Textauszug:
◇ ◇ ◇
Protokoll der Sitzung vom 25.11.2020

2018, 2019 und 2020 durfte Nordrhein-Westfalen bereits erleben, dass Wehrhaftigkeit und die besondere Bedeutung des Rechtsstaates nicht wie unter RotGrün nur vorgeschobene Begrifflichkeiten sind. Seit dem Regierungswechsel zeigt Schwarz-Gelb stringent und nachhaltig, wie das Vertrauen der Bürgerinnen und Bürger in den Rechtsstaat wiederhergestellt werden kann.

(Beifall von Daniel Sieveke [CDU] und Gregor Golland [CDU])

Der Haushalt 2021 geht diesen Weg konsequent weiter. Er macht klar, dass NRW die Konstante in der bundesweiten Umsetzung des Pakts für den Rechtsstaat bleibt. Wir kümmern uns um eine stärkere Justiz und zeigen das sowohl in finanzieller als auch personeller und technischer Hinsicht.

Unsere Nulltoleranzstrategie greift auch in diesem Haushalt wieder, in dem Mittel bereitgestellt werden, um entscheidende Ziele zu erreichen. Wir wollen eine konsequente Strafverfolgung von Kindesmissbrauch und Kinderpornografie gewährleisten. Wir wollen die neuen Regelungen zur Bekämpfung von Hasskriminalität im Internet implementieren. Und wir wollen für die konsequente strafrechtliche Aufarbeitung der Cum-Ex-Geschäfte Sorge tragen.
◇ ◇ ◇
Aufgeführtes Material:
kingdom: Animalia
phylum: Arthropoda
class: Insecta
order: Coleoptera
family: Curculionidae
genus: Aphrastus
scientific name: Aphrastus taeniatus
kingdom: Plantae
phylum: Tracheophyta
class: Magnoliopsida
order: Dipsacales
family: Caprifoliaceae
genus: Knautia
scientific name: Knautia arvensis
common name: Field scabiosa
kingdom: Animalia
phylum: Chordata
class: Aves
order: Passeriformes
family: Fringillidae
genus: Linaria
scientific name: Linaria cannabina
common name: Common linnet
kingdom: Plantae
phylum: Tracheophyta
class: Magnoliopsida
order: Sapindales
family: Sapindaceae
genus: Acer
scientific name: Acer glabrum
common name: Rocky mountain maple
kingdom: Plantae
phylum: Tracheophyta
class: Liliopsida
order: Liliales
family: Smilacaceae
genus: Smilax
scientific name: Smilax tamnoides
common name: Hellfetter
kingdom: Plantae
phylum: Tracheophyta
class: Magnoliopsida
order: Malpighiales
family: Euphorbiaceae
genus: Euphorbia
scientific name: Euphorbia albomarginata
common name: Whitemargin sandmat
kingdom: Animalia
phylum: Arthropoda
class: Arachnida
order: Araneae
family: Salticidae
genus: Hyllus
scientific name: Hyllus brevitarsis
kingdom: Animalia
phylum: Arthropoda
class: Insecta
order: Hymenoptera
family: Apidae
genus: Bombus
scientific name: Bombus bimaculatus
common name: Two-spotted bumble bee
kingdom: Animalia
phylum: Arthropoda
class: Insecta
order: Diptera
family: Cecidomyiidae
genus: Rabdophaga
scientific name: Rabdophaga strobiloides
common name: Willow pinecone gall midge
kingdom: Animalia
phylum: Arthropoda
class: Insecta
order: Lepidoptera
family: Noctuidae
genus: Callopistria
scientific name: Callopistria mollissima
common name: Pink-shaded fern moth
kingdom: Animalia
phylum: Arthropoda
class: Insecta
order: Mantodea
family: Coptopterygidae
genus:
◇ ◇ ◇
Schriftliche Aufgabe 1: Nenne alle Ziele, die laut Protokoll im Rahmen der Nulltoleranzstrategie mit dem Haushalt verfolgt werden.
Schriftliche Aufgabe 2:
Beantworte anhand des Protokolls folgende Fragen:
(a) Welche drei Jahre werden zu Beginn genannt?
(b) Welche beiden Abgeordneten spenden Beifall?
(c) In welchen drei Hinsichten soll die stärkere Justiz gezeigt werden?
Schriftliche Aufgabe 3: Gib den Abschnitt des Protokolls von „2018, 2019 und“ bis „Gregor Golland [CDU])“ wortgetreu wieder.

Vollständige Antwort 1:
- Konsequente Strafverfolgung von Kindesmissbrauch und Kinderpornografie gewährleisten
- Die neuen Regelungen zur Bekämpfung von Hasskriminalität im Internet implementieren
- Für die konsequente strafrechtliche Aufarbeitung der Cum-Ex-Geschäfte Sorge tragen

Vollständige Antwort 2:
(a) 2018, 2019 und 2020
(b) Daniel Sieveke [CDU] und Gregor Golland [CDU]
(c) In finanzieller, personeller und technischer Hinsicht

Vollständige Antwort 3:
2018, 2019 und 2020 durfte Nordrhein-Westfalen bereits erleben, dass Wehrhaftigkeit und die besondere Bedeutung des Rechtsstaates nicht wie unter RotGrün nur vorgeschobene Begrifflichkeiten sind. Seit dem Regierungswechsel zeigt Schwarz-Gelb stringent und nachhaltig, wie das Vertrauen der Bürgerinnen und Bürger in den Rechtsstaat wiederhergestellt werden kann.

(Beifall von Daniel Sieveke [CDU] und Gregor Golland [CDU])